Nel ricorso, però, si scopre dell’altro. Schettino ha proclamato “il suo intento di cambiare vita” e quello “di cessare la sua attività di marittimo”. Un’affermazione che emerge da un dialogo con l’altro indagato, un colloquio intercettato nella caserma dei Carabinieri di Orbetello dove i due si trovavano. E dove erano stati lasciati proprio per essere ascoltati. Anche se avesse espresso la volontà di assumere nuovamente il comando di una nave, questo, per la difesa, sarebbe stato impossibile: un ruolo del genere si basa su un rapporto di assoluta fiducia fra il comandante e l’armatore e “non sembra – continua il ricorso – che possa affermarsi in qualche modo reale, probabile o semplicemente possibile che la Costa Crociere, società armatrice della nave naufragata, affidi nuovamente al comandante Schettino una delle proprie navi, così come appare altrettanto irreale l’ipotesi che altro armatore possa affidare un comando ad all’indagato, accusato di aver colposamente fatto naufragare la Costa Concordia, con perdita di vite umane e sottoposto ad un vero e proprio massacro mediatico nel quale, fra l’altro, si sono – seppure in modo inveritiero – si è affermata la sua imperizia ed incapacità a rivestire un ruolo di così grande responsabilità”.

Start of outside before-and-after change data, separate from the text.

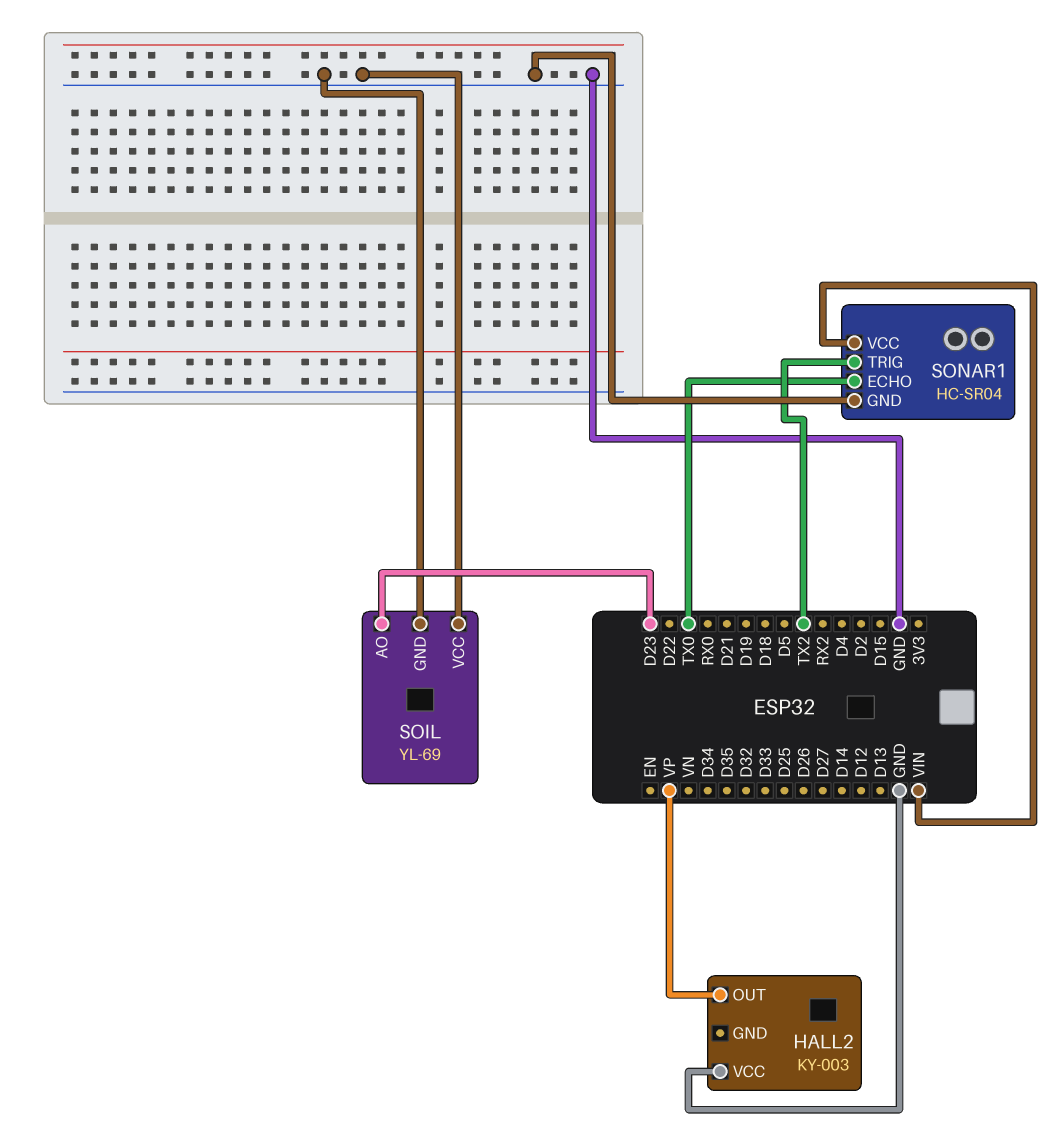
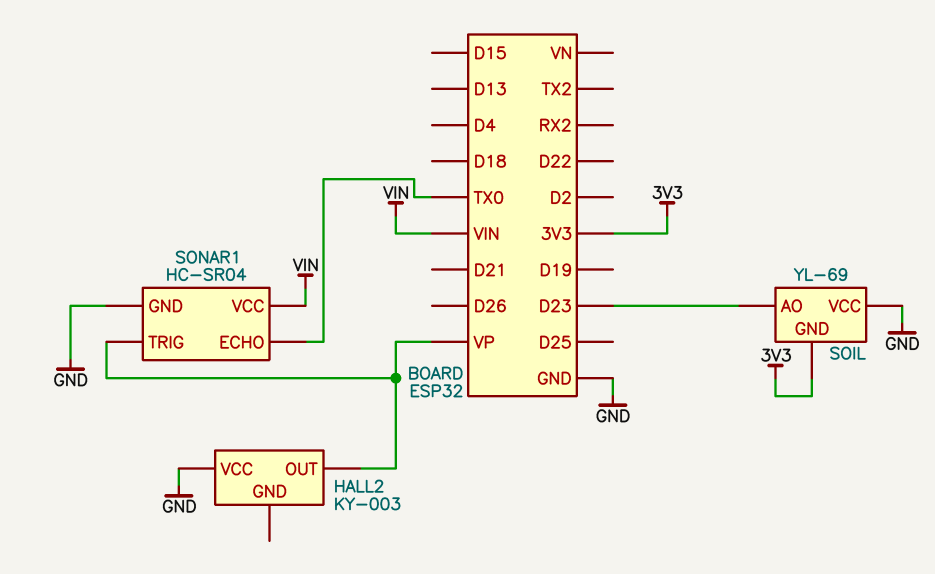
SOIL pin GND: GND -> 3V3
SONAR1 pin TRIG: TX2 -> VP

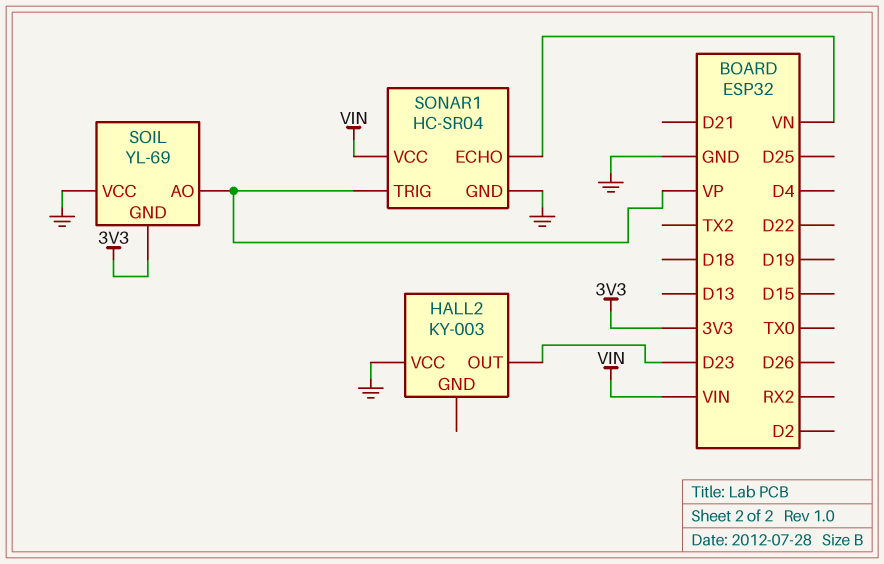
HALL2 pin OUT: VP -> D23
SOIL pin AO: D23 -> VP
SONAR1 pin ECHO: TX0 -> VN

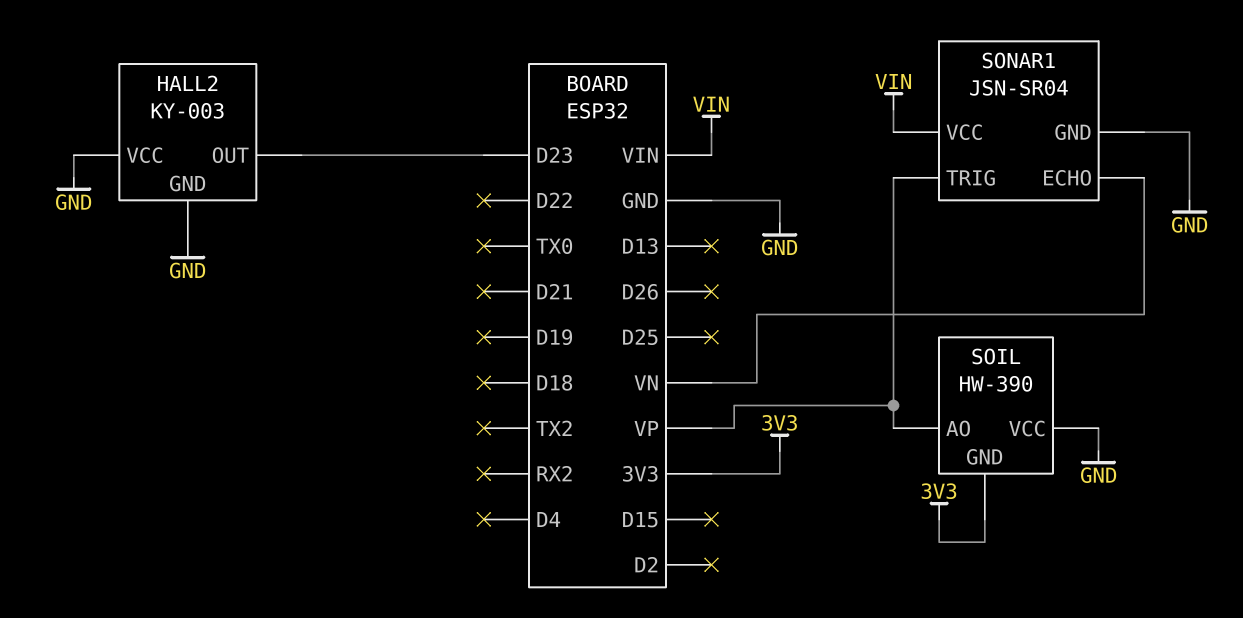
HALL2 pin GND: none -> GND
SOIL: YL-69 -> HW-390
SONAR1: HC-SR04 -> JSN-SR04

Ricchissimo di tecnicismi, il ricorso contiene però alcune critiche alle considerazioni negative del Gip sulla personalità di Schettino. Per un giudizio occorre “che la personalità dell’imputato sia oggetto di specifico scrutinio in tutti i suoi aspetti, scrutinio da tradurre in una altrettanta specifica motivazione” guardando alle condotte del capitano non soltanto nel contesto del dramma della Concordia. Va tenuto conto che si parla di una persona “della specchiata carriera professionale” iniziata dall’attività di mozzo. Schettino si è fatto apprezzare, è stato scelto. Alla guida di quella nave c’è stato messo. Ha percorso l’intera scala gerarchica della marina mercantile sino a vedersi attribuito – da anni – il comando di importanti navi: fra le altre la Costa Europa, la Costa Serena. La Costa Atlantica e da ultimo della Costa Concordia, di una delle maggiori compagnie di navigazione turistica del mondo. E questi sono dati di fatto. Secondo la difesa è un elemento certo pure la volontà di Schettino di salvare vite e l’aver “prontamente condotto una manovra difficile” che ha portato la Concordia ad incagliarsi vicino all’Isola del Giglio “con intuibile facilitazione dei soccorsi”.
Comportamento, questo, definito “positivo” e “da prendere in considerazione”. Certo, ammette il suo legale, la situazione eccezionale ha portato, “per chi si trovava a viverla e, soprattutto per l’indagato, intuibili problematiche di stress anche psicologico destinate ad incidere sui suoi concreti comportamenti”. Ed “eccezionalità dell’evento significa anche, nel bene o nel male, eccezionalità dei comportamenti” per tutti. Schettino compreso. Ma nonostante lo stress c’è un punto fermo per la difesa: Schettino continua a negare di aver “volontariamente abbandonato la nave” e ribadisce di “essere stato sbalzato fuori bordo”. Che poi sia finito proprio su una scialuppa, è un altro discorso e nel ricorso non se ne parla. Intanto, ci sono sviluppi sul fronte degli accertamenti tecnici. Il 3 febbraio è stato fissato l’incidente probatorio sulla scatola nera della Concordia, atto unico e irripetibile al quale, come da prassi, prenderanno parte anche gli avvocati della difesa.